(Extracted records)

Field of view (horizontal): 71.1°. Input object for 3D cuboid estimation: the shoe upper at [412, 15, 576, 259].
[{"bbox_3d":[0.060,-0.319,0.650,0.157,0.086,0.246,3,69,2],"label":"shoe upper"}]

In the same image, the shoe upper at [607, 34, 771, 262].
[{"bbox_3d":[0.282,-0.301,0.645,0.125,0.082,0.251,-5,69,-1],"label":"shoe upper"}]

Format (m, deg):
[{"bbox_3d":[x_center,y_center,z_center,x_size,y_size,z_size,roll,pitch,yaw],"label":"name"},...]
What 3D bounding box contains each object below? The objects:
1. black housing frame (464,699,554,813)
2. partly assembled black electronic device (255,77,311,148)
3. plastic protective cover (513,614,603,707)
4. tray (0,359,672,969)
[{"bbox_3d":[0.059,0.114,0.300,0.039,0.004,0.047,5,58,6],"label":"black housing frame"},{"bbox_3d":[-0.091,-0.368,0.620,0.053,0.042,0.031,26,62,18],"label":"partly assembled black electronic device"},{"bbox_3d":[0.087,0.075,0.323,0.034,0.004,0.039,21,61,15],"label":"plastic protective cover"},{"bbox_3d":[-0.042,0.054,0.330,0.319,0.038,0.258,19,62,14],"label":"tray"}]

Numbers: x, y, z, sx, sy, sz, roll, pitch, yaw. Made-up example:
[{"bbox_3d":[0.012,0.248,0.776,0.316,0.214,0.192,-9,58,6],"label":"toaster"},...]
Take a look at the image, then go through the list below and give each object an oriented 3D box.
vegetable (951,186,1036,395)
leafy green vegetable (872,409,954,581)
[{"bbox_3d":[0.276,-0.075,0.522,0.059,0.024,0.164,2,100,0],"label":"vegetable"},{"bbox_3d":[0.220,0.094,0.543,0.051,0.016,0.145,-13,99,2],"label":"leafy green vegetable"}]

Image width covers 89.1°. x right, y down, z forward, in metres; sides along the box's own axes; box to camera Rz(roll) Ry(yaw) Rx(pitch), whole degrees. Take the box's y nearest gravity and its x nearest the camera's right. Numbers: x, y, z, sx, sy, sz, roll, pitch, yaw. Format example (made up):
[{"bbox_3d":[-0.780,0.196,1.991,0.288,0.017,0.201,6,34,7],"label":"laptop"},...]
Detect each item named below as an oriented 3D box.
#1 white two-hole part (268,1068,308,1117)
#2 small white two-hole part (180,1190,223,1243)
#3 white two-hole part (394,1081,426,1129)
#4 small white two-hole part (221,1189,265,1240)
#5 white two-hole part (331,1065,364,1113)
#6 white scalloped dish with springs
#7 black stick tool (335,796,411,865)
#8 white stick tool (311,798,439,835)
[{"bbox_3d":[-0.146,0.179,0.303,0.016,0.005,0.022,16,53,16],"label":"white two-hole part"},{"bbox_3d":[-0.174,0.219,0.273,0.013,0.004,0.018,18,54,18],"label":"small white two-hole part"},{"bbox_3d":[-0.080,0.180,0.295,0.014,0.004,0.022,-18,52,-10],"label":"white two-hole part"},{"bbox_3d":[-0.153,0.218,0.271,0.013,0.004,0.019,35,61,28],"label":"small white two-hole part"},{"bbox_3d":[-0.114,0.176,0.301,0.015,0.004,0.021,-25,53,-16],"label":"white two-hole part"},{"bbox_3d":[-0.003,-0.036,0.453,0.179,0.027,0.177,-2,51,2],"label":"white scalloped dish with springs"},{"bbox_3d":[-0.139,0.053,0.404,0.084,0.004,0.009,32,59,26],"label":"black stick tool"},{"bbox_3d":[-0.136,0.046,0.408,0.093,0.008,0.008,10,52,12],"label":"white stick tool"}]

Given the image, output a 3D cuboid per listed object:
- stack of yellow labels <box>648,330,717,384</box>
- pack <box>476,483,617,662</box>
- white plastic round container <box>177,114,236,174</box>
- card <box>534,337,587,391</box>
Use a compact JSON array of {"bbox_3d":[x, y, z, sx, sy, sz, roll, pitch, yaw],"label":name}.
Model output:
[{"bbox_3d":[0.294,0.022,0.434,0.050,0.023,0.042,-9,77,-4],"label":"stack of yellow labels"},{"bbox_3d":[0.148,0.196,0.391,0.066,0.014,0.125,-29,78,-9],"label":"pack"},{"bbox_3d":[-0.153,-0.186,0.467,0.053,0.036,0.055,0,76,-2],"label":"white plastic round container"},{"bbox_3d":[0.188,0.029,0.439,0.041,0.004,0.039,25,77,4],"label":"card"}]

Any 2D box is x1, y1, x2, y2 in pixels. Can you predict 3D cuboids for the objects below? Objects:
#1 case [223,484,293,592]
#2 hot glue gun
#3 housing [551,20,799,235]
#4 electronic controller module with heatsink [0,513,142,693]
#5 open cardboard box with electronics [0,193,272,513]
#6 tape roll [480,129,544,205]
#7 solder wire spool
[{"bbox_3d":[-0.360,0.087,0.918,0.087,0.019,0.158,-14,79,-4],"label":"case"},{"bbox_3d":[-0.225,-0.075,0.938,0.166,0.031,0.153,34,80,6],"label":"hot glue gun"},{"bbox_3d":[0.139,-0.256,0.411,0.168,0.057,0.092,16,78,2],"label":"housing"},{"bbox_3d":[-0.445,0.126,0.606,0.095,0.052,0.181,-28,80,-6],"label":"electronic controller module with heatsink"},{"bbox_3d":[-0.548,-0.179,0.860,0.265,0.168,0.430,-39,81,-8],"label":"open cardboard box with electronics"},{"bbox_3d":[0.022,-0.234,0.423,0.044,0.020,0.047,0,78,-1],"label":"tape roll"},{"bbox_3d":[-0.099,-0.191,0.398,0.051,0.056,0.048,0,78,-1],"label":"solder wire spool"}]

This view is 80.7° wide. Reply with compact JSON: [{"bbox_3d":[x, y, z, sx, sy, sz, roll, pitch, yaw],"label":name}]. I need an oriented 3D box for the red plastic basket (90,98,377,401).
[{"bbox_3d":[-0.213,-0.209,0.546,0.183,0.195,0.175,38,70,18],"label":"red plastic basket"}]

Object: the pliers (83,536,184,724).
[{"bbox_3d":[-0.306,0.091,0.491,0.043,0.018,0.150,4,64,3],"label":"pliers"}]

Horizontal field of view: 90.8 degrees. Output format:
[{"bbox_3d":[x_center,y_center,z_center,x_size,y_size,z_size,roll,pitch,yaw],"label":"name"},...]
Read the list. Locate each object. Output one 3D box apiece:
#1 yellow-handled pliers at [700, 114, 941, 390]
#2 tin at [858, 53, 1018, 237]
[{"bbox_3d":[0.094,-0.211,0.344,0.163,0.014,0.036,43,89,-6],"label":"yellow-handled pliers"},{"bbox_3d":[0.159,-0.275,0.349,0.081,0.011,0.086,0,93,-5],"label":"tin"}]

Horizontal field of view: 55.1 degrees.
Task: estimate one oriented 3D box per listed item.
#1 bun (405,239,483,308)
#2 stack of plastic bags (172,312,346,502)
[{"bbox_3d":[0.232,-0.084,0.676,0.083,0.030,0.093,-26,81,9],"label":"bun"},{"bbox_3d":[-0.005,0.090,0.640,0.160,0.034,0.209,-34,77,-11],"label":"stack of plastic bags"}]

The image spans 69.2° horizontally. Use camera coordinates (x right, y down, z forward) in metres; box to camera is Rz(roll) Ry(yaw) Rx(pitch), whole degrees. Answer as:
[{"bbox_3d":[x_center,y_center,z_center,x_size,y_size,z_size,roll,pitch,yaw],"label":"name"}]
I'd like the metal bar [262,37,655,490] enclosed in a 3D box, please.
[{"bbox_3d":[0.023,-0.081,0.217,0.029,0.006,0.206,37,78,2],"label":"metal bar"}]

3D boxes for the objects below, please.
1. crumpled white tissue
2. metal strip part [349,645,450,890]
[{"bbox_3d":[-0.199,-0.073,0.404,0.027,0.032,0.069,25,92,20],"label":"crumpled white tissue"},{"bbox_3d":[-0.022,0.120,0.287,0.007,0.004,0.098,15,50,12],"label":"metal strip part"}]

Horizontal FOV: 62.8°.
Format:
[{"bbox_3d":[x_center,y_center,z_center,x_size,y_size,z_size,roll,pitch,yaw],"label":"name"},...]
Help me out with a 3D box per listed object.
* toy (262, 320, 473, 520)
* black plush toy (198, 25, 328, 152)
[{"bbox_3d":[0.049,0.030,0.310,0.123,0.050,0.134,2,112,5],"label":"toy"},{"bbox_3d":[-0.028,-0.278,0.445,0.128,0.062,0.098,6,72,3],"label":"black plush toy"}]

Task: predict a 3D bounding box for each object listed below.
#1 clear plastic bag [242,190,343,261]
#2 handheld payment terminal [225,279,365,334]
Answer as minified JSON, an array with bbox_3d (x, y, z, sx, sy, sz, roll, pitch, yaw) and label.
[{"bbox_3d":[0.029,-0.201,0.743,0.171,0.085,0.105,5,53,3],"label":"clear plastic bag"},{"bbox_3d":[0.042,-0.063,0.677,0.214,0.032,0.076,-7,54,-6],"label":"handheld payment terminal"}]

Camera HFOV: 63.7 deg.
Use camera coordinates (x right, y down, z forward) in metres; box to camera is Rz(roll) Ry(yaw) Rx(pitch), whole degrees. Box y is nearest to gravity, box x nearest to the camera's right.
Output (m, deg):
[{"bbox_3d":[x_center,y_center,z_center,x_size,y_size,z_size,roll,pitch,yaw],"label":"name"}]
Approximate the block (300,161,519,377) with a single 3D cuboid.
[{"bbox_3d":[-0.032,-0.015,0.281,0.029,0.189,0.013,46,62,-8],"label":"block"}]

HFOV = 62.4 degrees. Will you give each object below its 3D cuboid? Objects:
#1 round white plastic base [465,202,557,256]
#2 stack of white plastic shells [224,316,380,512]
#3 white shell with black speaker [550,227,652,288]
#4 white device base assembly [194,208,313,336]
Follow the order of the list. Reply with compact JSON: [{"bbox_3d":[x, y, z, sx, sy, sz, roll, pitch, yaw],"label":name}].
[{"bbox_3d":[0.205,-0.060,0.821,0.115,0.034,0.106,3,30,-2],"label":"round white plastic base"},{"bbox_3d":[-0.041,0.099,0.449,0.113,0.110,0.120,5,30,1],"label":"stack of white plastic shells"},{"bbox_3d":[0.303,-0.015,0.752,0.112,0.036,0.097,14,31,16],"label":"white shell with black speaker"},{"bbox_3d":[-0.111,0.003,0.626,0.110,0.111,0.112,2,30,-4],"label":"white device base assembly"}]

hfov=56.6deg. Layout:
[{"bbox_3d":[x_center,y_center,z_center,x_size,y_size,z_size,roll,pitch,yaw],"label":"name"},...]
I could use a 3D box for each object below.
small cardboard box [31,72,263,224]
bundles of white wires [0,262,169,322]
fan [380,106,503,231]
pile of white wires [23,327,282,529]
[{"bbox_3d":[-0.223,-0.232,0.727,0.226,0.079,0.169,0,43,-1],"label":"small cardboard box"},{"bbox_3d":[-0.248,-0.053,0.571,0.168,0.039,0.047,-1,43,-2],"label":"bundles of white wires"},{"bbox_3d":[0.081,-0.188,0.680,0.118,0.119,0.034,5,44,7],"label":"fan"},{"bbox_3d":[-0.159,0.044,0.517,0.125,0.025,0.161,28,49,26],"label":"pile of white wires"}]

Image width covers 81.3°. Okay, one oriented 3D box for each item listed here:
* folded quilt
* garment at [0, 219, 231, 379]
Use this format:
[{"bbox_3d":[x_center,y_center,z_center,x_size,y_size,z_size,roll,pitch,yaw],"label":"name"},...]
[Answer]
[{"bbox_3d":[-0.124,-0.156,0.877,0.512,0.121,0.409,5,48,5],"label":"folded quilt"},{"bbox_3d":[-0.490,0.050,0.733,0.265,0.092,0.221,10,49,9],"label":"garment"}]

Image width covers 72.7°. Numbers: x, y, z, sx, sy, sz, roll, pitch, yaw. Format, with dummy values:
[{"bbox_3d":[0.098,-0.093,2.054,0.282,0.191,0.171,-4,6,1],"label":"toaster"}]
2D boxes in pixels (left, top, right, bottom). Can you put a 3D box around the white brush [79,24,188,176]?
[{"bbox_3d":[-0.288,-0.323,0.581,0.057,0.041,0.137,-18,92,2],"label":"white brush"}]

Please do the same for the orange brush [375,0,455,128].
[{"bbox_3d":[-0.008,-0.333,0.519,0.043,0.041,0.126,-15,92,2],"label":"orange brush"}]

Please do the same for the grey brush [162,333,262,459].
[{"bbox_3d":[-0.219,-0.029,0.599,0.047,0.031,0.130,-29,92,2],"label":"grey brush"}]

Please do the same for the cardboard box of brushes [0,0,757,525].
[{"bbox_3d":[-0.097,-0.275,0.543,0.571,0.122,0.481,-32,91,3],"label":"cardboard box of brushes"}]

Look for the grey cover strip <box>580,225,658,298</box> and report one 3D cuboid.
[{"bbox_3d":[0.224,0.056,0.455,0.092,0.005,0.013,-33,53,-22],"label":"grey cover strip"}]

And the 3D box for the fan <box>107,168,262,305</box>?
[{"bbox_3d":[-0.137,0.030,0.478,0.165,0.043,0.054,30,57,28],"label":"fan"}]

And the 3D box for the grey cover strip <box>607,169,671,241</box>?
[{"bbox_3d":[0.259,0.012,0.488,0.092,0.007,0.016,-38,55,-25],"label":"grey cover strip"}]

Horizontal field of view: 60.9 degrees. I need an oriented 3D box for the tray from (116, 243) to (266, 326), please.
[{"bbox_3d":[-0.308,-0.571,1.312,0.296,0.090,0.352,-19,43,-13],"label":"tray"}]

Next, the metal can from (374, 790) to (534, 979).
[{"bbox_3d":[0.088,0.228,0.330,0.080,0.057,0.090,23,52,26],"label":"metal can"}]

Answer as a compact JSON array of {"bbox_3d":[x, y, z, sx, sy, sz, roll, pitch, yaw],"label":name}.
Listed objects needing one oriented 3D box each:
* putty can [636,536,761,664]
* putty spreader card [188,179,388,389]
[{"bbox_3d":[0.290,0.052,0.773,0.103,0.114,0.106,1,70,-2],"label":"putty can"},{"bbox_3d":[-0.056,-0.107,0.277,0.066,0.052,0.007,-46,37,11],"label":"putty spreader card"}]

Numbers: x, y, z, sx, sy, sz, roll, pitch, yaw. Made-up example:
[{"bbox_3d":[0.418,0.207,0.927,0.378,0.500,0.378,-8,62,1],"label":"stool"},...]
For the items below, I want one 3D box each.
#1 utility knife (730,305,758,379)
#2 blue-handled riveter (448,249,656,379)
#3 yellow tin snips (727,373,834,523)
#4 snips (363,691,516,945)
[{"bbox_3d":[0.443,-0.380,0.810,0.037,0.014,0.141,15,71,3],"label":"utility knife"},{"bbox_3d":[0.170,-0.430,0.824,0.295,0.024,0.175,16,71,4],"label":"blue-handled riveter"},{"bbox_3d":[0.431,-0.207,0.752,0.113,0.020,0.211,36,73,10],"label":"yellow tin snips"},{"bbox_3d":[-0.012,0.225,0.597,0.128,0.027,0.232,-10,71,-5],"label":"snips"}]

→ EXERCISE DIRECTIONS:
Scan the entries above and copy each line where "Take" occurs.

→ PROBLEM SOLUTION:
Take a look at the image, then go through the list below and give each object an oriented 3D box.
Image width covers 89.1°. x right, y down, z forward, in metres; sides along the box's own axes; box to camera Rz(roll) Ry(yaw) Rx(pitch), whole degrees. Take the box's y nearest gravity and its x nearest the camera's right. Numbers: x, y, z, sx, sy, sz, roll, pitch, yaw. Format example (made up):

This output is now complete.